La semaine dernière, je vous présentais succinctement la ville de Québec et je concluais mon billet sur les autochtones.
Aujourd’hui, je m’arrête sur un événement et une date, 1701.
1701 : la Paix de Montréal dont je n’avais jamais entendu parler avant ma visite de je ne sais quel musée de Montréal il y a quelques années. Il s’agit même du traité de la Grande Paix de Montréal.
Alors de quoi s’agit-il ? Je vous résume la page Wikipédia.
La première page du traité |
Champlain fonde la ville de Québec en 1608. Dès l’installation des Européens dans la région, le contrôle des réseaux de la traite des fourrures constitue un enjeu de rivalité entre les différentes nations autochtones. Chaque peuple essaie de se placer de façon à récupérer de nombreux biens européens (armes à feu, munitions, vêtements, outils de métal, service des forgerons, etc.). Par ailleurs, les Hurons et les Algonquins, alliés des Français, sont en guerre quasi incessante avec les nations iroquoises regroupées dans la Ligue des Cinq Nations, ligue elle-même soutenue par les Anglais. Or sans paix pas de commerce de fourrure et sans commerce de fourrure pas de colonie en Nouvelle-Français. Tout au long du XVIIe siècle, plusieurs paix séparées et distinctes ont été signées, mais sans réel effet. L’élaboration d’une paix globale et durable profiterait donc à l’ensemble des parties.
Callière, représentant de Louis XIV |
Les premières négociations débutent dès 1697 et accélèrent tout au long de l’année 1700. C’est ainsi que les Iroquois organisent une première conférence entre eux à Onondaga (situé dans l’actuel état de New York), en présence d’ambassadeurs français, et trouvent un consensus (malgré la venue d’un émissaire anglais). Les Cinq Nations iroquoises sont décidées à conclure une entente. À partir de septembre 1700 (tenue d’une conférence préliminaire) des émissaires envoient les invitations aux différentes nations. Plusieurs d’entre elles craignent ce déplacement en raison d’une épidémie signalée à Montréal. Leur venue, malgré ce risque mortel, souligne leur détermination à aboutir à une paix.

·····

- Détails du problème: Restituez intégralement le texte sur la Grande Paix de Montréal, sans y changer un seul mot. Les lignes qui suivent n'ont aucun lien avec le texte.

- Données fournies:
·····

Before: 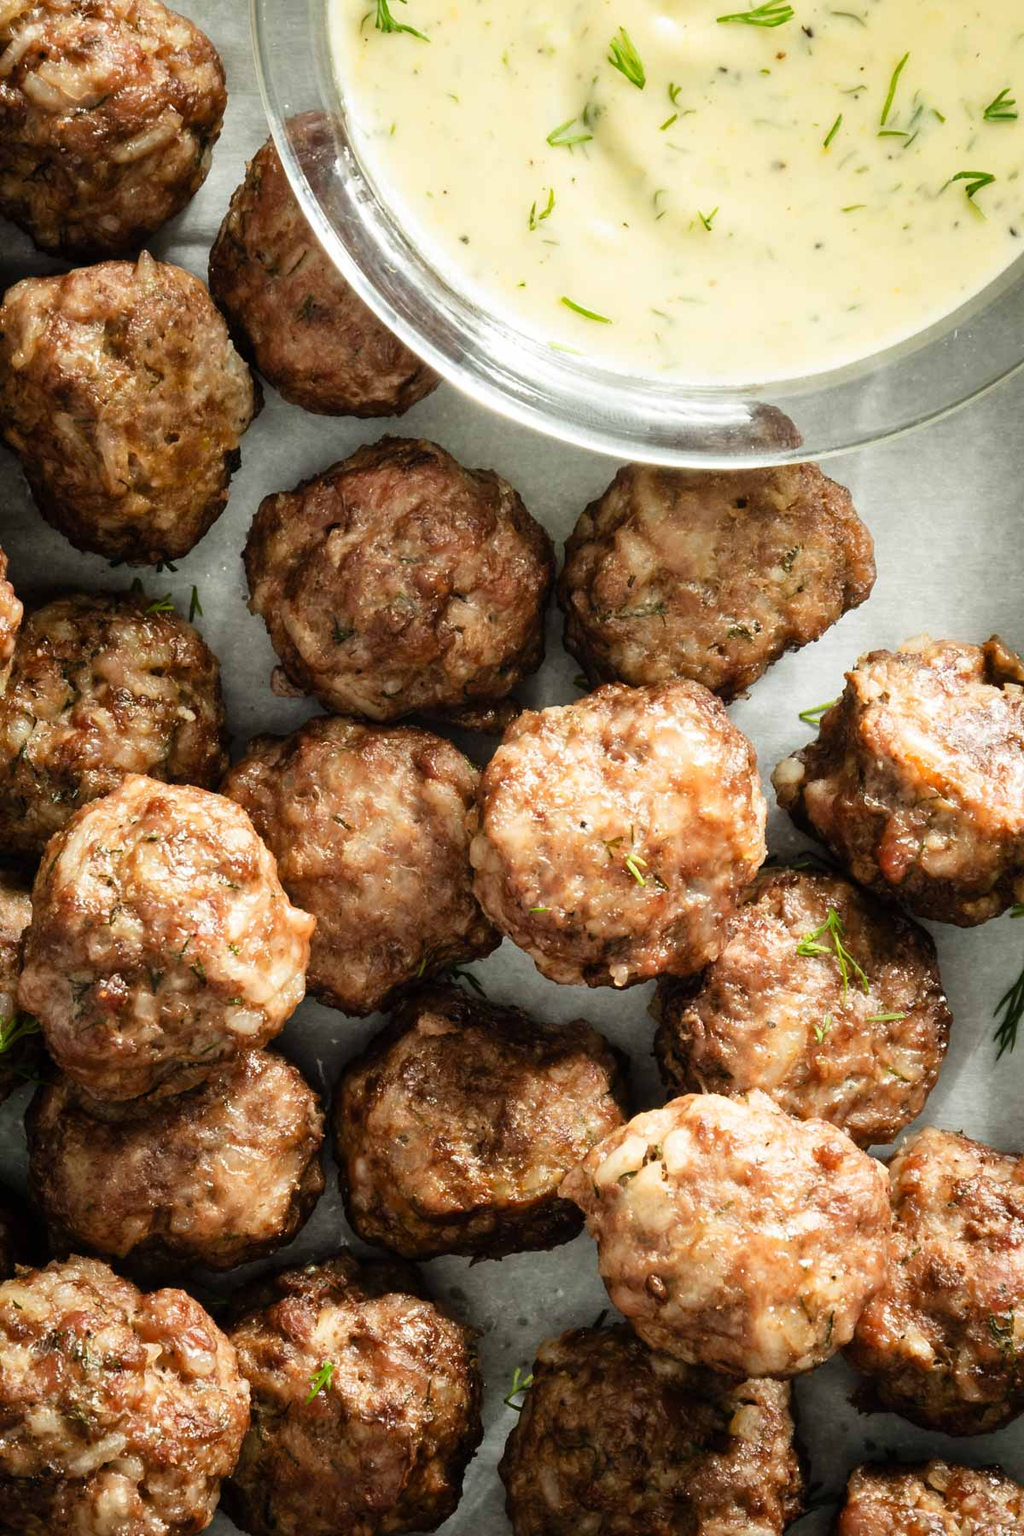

·····

- Bonne réponse:
La semaine dernière, je vous présentais succinctement la ville de Québec et je concluais mon billet sur les autochtones.
Aujourd’hui, je m’arrête sur un événement et une date, 1701.
1701 : la Paix de Montréal dont je n’avais jamais entendu parler avant ma visite de je ne sais quel musée de Montréal il y a quelques années. Il s’agit même du traité de la Grande Paix de Montréal.
Alors de quoi s’agit-il ? Je vous résume la page Wikipédia.
La première page du traité |
Champlain fonde la ville de Québec en 1608. Dès l’installation des Européens dans la région, le contrôle des réseaux de la traite des fourrures constitue un enjeu de rivalité entre les différentes nations autochtones. Chaque peuple essaie de se placer de façon à récupérer de nombreux biens européens (armes à feu, munitions, vêtements, outils de métal, service des forgerons, etc.). Par ailleurs, les Hurons et les Algonquins, alliés des Français, sont en guerre quasi incessante avec les nations iroquoises regroupées dans la Ligue des Cinq Nations, ligue elle-même soutenue par les Anglais. Or sans paix pas de commerce de fourrure et sans commerce de fourrure pas de colonie en Nouvelle-Français. Tout au long du XVIIe siècle, plusieurs paix séparées et distinctes ont été signées, mais sans réel effet. L’élaboration d’une paix globale et durable profiterait donc à l’ensemble des parties.
Callière, représentant de Louis XIV |
Les premières négociations débutent dès 1697 et accélèrent tout au long de l’année 1700. C’est ainsi que les Iroquois organisent une première conférence entre eux à Onondaga (situé dans l’actuel état de New York), en présence d’ambassadeurs français, et trouvent un consensus (malgré la venue d’un émissaire anglais). Les Cinq Nations iroquoises sont décidées à conclure une entente. À partir de septembre 1700 (tenue d’une conférence préliminaire) des émissaires envoient les invitations aux différentes nations. Plusieurs d’entre elles craignent ce déplacement en raison d’une épidémie signalée à Montréal. Leur venue, malgré ce risque mortel, souligne leur détermination à aboutir à une paix.